Re: [PATCH] x86/mce: Dynamically size space for machine check records

From: Tony Luck
Date: Thu Feb 29 2024 - 12:27:04 EST


On Thu, Feb 29, 2024 at 12:42:38AM -0600, Naik, Avadhut wrote:
> Hi,
>
> On 2/28/2024 17:14, Tony Luck wrote:
> > Systems with a large number of CPUs may generate a large
> > number of machine check records when things go seriously
> > wrong. But Linux has a fixed buffer that can only capture
> > a few dozen errors.
> >
> > Allocate space based on the number of CPUs (with a minimum
> > value based on the historical fixed buffer that could store
> > 80 records).
> >
> > Signed-off-by: Tony Luck <tony.luck@xxxxxxxxx>
> > ---
> >
> > Discussion earlier concluded with the realization that it is
> > safe to dynamically allocate the mce_evt_pool at boot time.
> > So here's a patch to do that. Scaling algorithm here is a
> > simple linear "4 records per possible CPU" with a minimum
> > of 80 to match the legacy behavior. I'm open to other
> > suggestions.
> >
> > Note that I threw in a "+1" to the return from ilog2() when
> > calling gen_pool_create(). From reading code, and running
> > some tests, it appears that the min_alloc_order argument
> > needs to be large enough to allocate one of the mce_evt_llist
> > structures.
> >
> > Some other gen_pool users in Linux may also need this "+1".
> >
>
> Somewhat confused here.
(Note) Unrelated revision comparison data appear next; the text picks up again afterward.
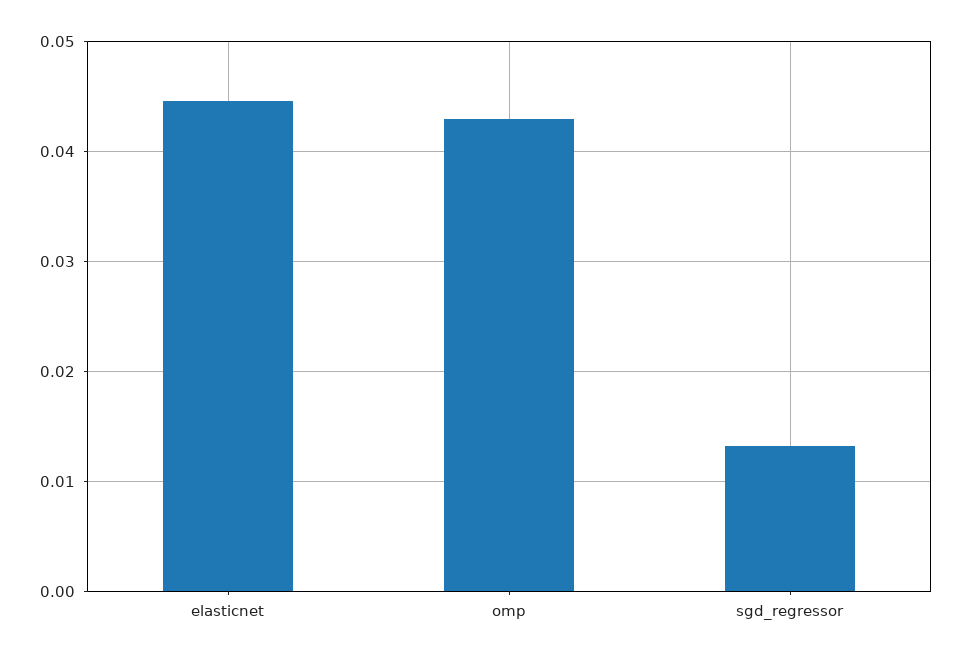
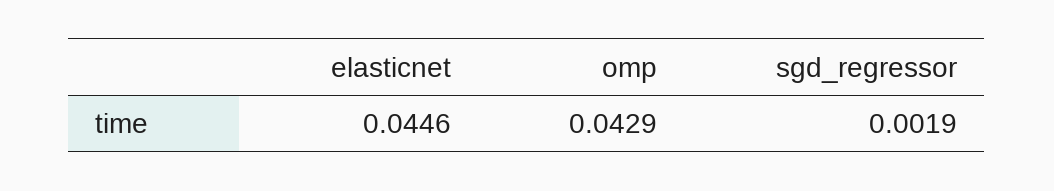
  {
    "elasticnet": 0.0446,
    "omp": 0.0429,
-   "sgd_regressor": 0.013
+   "sgd_regressor": 0.0019
  }

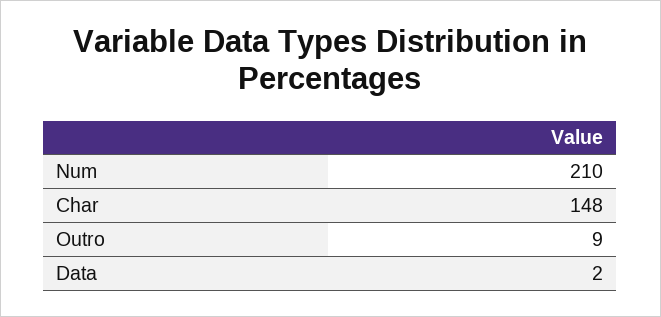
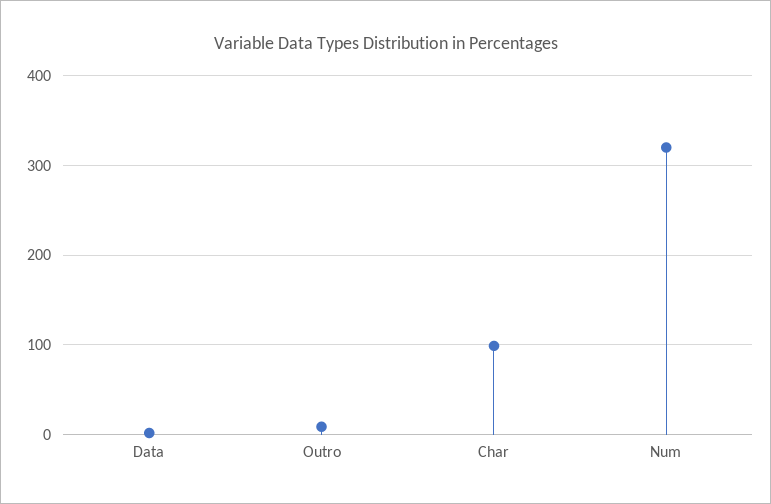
  {
-   "Num": 210,
+   "Num": 320,
-   "Char": 148,
+   "Char": 100,
    "Outro": 9,
    "Data": 2
  }

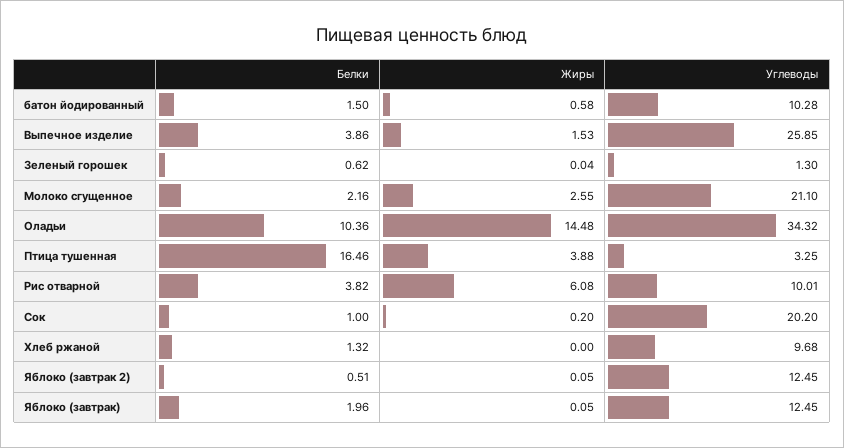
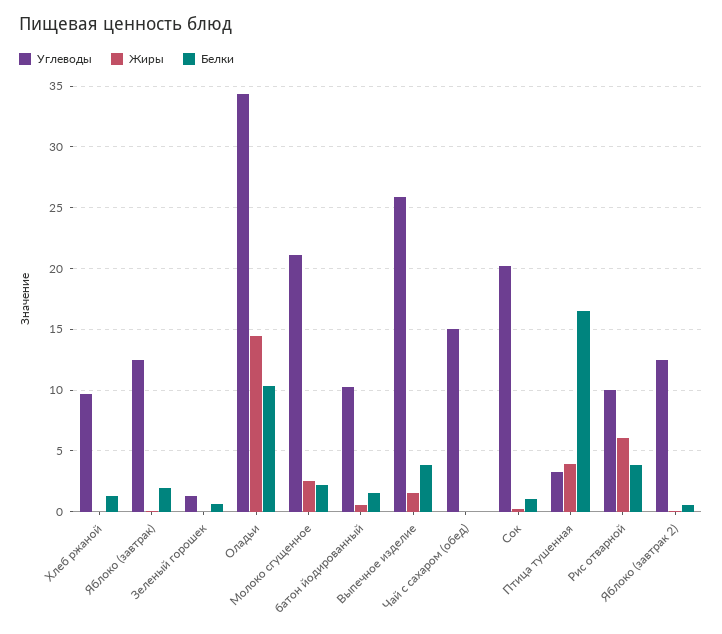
  {
    "Белки": {
      "батон йодированный": 1.5,
      "Выпечное изделие": 3.86,
      "Зеленый горошек": 0.62,
      "Молоко сгущенное": 2.16,
      "Оладьи": 10.36,
      "Птица тушенная": 16.46,
      "Рис отварной": 3.82,
      "Сок": 1,
      "Хлеб ржаной": 1.32,
      "Яблоко (завтрак 2)": 0.51,
-     "Яблоко (завтрак)": 1.96
+     "Яблоко (завтрак)": 1.96,
+     "Чай с сахаром (обед)": 0
    },
    "Жиры": {
      "батон йодированный": 0.58,
      "Выпечное изделие": 1.53,
      "Зеленый горошек": 0.04,
      "Молоко сгущенное": 2.55,
      "Оладьи": 14.48,
      "Птица тушенная": 3.88,
      "Рис отварной": 6.08,
      "Сок": 0.2,
      "Хлеб ржаной": 0,
      "Яблоко (завтрак 2)": 0.05,
-     "Яблоко (завтрак)": 0.05
+     "Яблоко (завтрак)": 0.05,
+     "Чай с сахаром (обед)": 0
    },
    "Углеводы": {
      "батон йодированный": 10.28,
      "Выпечное изделие": 25.85,
      "Зеленый горошек": 1.3,
      "Молоко сгущенное": 21.1,
      "Оладьи": 34.32,
      "Птица тушенная": 3.25,
      "Рис отварной": 10.01,
      "Сок": 20.2,
      "Хлеб ржаной": 9.68,
      "Яблоко (завтрак 2)": 12.45,
-     "Яблоко (завтрак)": 12.45
+     "Яблоко (завтрак)": 12.45,
+     "Чай с сахаром (обед)": 15
    }
  }

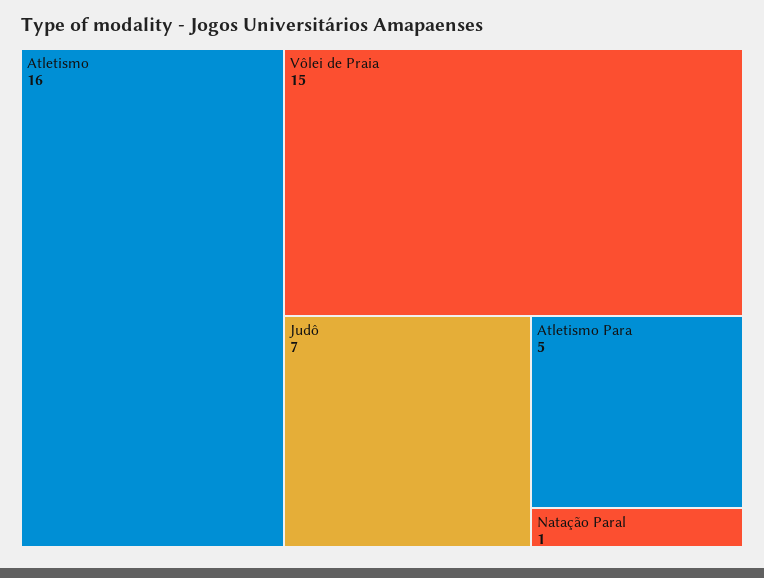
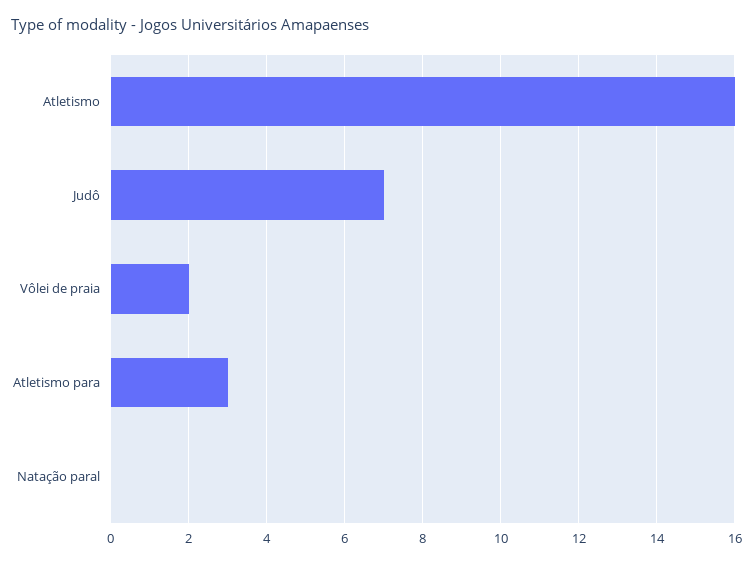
  {
    "Atletismo": 16,
-   "Vôlei de Praia": 15,
+   "Vôlei de Praia": 2,
    "Judô": 7,
-   "Atletismo Para": 5,
+   "Atletismo Para": 3,
-   "Natação Paral": 1
+   "Natação Paral": 0
  }

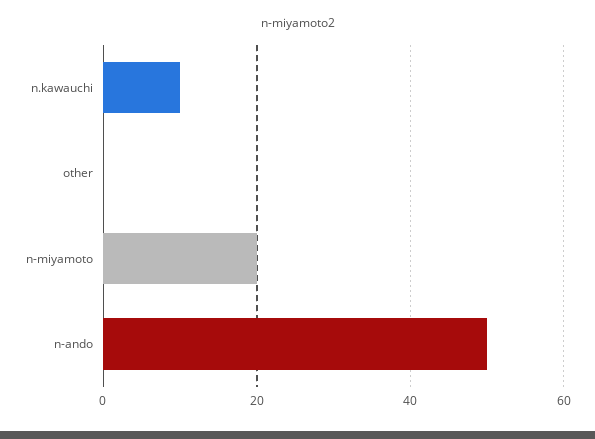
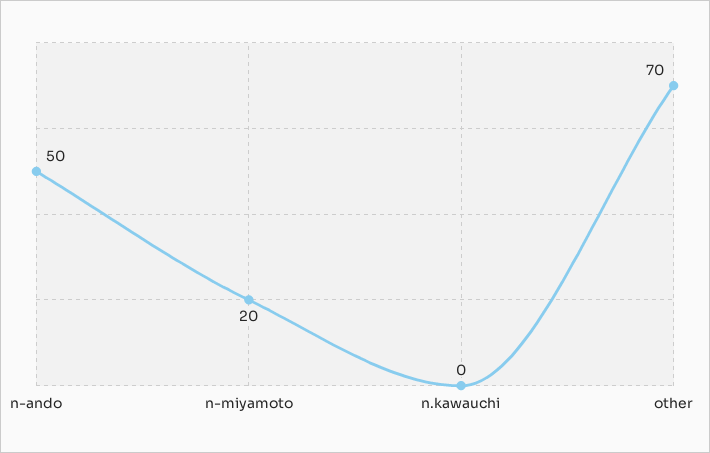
  {
-   "n.kawauchi": 10,
+   "n.kawauchi": 0,
-   "other": 0,
+   "other": 70,
    "n-miyamoto": 20,
    "n-ando": 50
  }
Weren't we also exploring ways to avoid
> duplicate records from being added to the genpool? Has something
> changed in that regard?

I'm going to cover this in the reply to Boris.

> > + mce_numrecords = max(80, num_possible_cpus() * 4);
> > + mce_poolsz = mce_numrecords * (1 << order);
> > + mce_pool = kmalloc(mce_poolsz, GFP_KERNEL);
>
> To err on the side of caution, wouldn't kzalloc() be a safer choice here?

Seems like too much caution. When mce_gen_pool_add() allocates
an entry from the pool it does:

memcpy(&node->mce, mce, sizeof(*mce));
llist_add(&node->llnode, &mce_event_llist);

between those two lines, every field in the struct mce_evt_llist
is written (including any holes in the struct mce part of the structure).

-Tony